- Cover of the 2006 VCD release.
- Directed by: Euthana Mukdasanit Surachai Jantimatorn
- Written by: Khamsing Srinawk Paijong Laisagoon Mike Morrow
- Produced by: The Isan Film Group
- Starring: Ong-art Ponethon
- Cinematography: Frank Green
- Music by: Surachai Jantimatorn
- Distributed by: Concord Films Council Ltd
- Release date: 1976;
- Running time: 63 min.
- Country: Thailand
- Language: Thai/Lao

= Tongpan =

Tongpan (ทองปาน) is a 1976 Thai 16 mm black-and-white docudrama that re-creates a seminar that took place in Northeast Thailand in 1975 to discuss the proposed Pa-Mong Dam on the Mekong. Interwoven are sequences depicting a poor farmer, Tongpan, who had lost his land to another dam some years before, and his struggles to make ends meet. Because of the film's socialist message and suspected communist sympathies of the filmmakers, it was banned by the Thai government. The 63-minute film was released on VCD in Thailand in 2006.

==Synopsis==
It is just after 1973 democracy movement and university students from Bangkok are going to rural Thailand to talk to farmers about their cause. Among the farmers the students meet is Tongpan, a father of two children with a wife, eking out a living on rented farmland.

Years before, Tongpan had his own farm, but lost it when a dam was built. Now, a bigger dam is to be built on the Mekong. The students urge Tongpan to attend a seminar about the dam proposal and share his experience.

The seminar is attended by government officials, foreign experts, young intellectuals and local farmers. Various opinions are shared, both for and against the massive Pa-Mong Dam.

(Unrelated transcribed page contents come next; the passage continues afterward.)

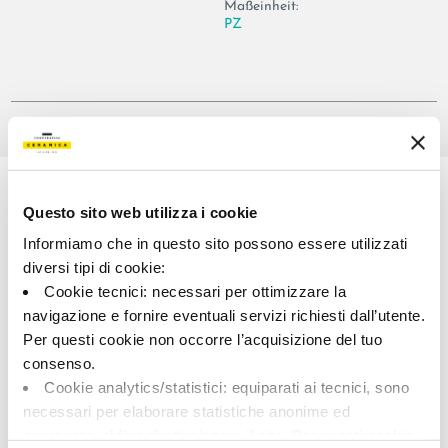
Maßeinheit:
PZ
Share:
Questo sito web utilizza i cookie
Informiamo che in questo sito possono essere utilizzati
diversi tipi di cookie:
Cookie tecnici: necessari per ottimizzare la
navigazione e fornire eventuali servizi richiesti dall’utente.
Per questi cookie non occorre l’acquisizione del tuo
consenso.
A brand of Cooperativa Ceramica d’Imola
Via Vittorio Veneto, 13 - 40026 Imola (BO)
Cookie analytics/statistici: equiparati ai tecnici, sono
Tel: +39 0542 601601
necessari per elaborare statistiche anonime ed
aggregate, al fine di ottimizzare il sito. Per questi cookie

Tongpan, meanwhile, is struggling to earn a living on his small, rented patch of land. There is not enough water to grow a decent rice crop and fishstocks are dwindling. Tongpan and his wife have two boys, one still an infant. Food is so scarce, that Tongpan's wife falls ill with tuberculosis and cannot breastfeed the boy. He is paid a total of US$100 for a year of watching his landlord's chickens, and cannot hope to borrow more money to buy food for his family.

Tongpan attends the seminar, but the hardships at home weigh heavily on him, and when it comes time for him to speak, he has already gone home.

==Cast==
- Ong-art Ponethon as Tongpan
- Khamsing Srinork as Academic at seminar
- Peter Bell as Hydro-electricity expert at seminar
- Surachai Jantimatorn as Minstrel
- Sulak Sivaraksa

==Production==
The filmmakers were a group of such students involved in the 1973 democracy movement, and included folk musician Surachai Jantimatorn of the songs-for-life band Caravan and director Euthana Mukdasanit.

The film was based on actual events that had occurred in 1975, and was made in Nakhon Ratchasima Province. The actor who portrayed Tongpan, Ong-art Ponethon, was a farmer and former Muay Thai boxer. He went on to act in the Vichit Kounavudhi film Son of the Northeast.